小林正子は、後に松井須磨子(すまこ)の名で知られるようになります。
著者は、島村抱月と同じ島根県浜田市出身です。
抱月は郷土の偉人でありながら、所属する劇団女優の松井須磨子と不倫スキャンダルを起こして、大学教授の地位を追われ、家庭を捨てて一座の興行主に成り下がった男として、侮蔑と揶揄をもって語られると言います。
本当にスキャンダルだけの男だったのか、著者はもっとも近くで抱月を見ていた第三者の、晋平の目を借りて明らかにしていきます。
物語では、抱月、妻市子、須磨子の三角関係が描かれていきます。
波瀾の生涯そのものが悲劇のヒロインのようだった須磨子は言うまでもなく、理知的でブリリヤントで、よき家庭のお父さんだった抱月が情熱的な須磨子に心を奪われ溺れていくさまも演劇のよう。
明治末から大正にかけて、抱月と須磨子が心血を注いだ、新しい演劇運動についても活写され、物語に巧みに織り込まれています。
抱月も須磨子も、優れた演劇を通して、人々に夢を与え、楽しませたり、感動させたりしてきました。また劇団からは多くの演劇人も輩出しました。

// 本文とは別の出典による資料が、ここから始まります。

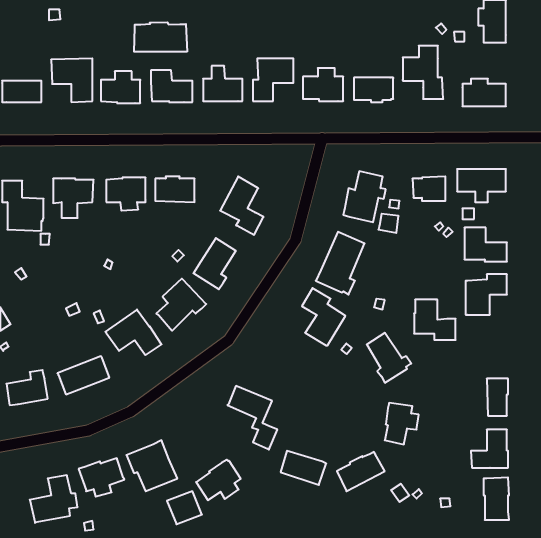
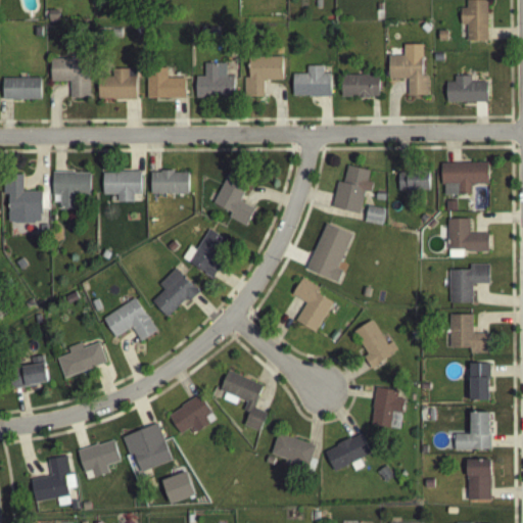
building: [134,22,187,52] -> none
building: [414,300,456,340] -> [450,315,490,353]
building: [196,460,241,500] -> [170,394,212,433]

スキャンダルだけに注目するのではなく、その人が成し遂げた業績とあわせてみていく必要があるのだということに気づかされました。
タイトルの「アンサンブル」は、音楽用語で2人以上が同時に演奏することですが、作曲家中山晋平に由来しているとともに、抱月と須磨子が作ってきた演劇運動にも相通じるものだと思いました。

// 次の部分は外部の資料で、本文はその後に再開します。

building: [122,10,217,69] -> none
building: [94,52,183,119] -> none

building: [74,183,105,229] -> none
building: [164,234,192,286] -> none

抱月の劇団のため、須磨子に歌わせるために晋平が作った「カチューシャの唄」。
大衆の心と共にある音楽を。
晋平が青春の日々の中で、二人から受けたとったものは小さくありません。
表紙の羅久井ハナさんの版画が素敵で、衝動的にカレンダーをポチッとしてしまいましたが、届いた画がどの月も素敵で、とても気にっています。今年を良い一年にしたいと思います。
アンサンブル
志川節子
徳間書店
2023年11月30日第1刷
装幀:関口聖司
装画(版画):羅久井ハナ
●目次
なし
本文269ページ
初出:
「読楽」2021年3月号、5月号、7月号、9月号、11月号、2022年1月号、3月号、5月号、7月号、9月号掲載。単行本化に際し、大幅に加筆修正したもの。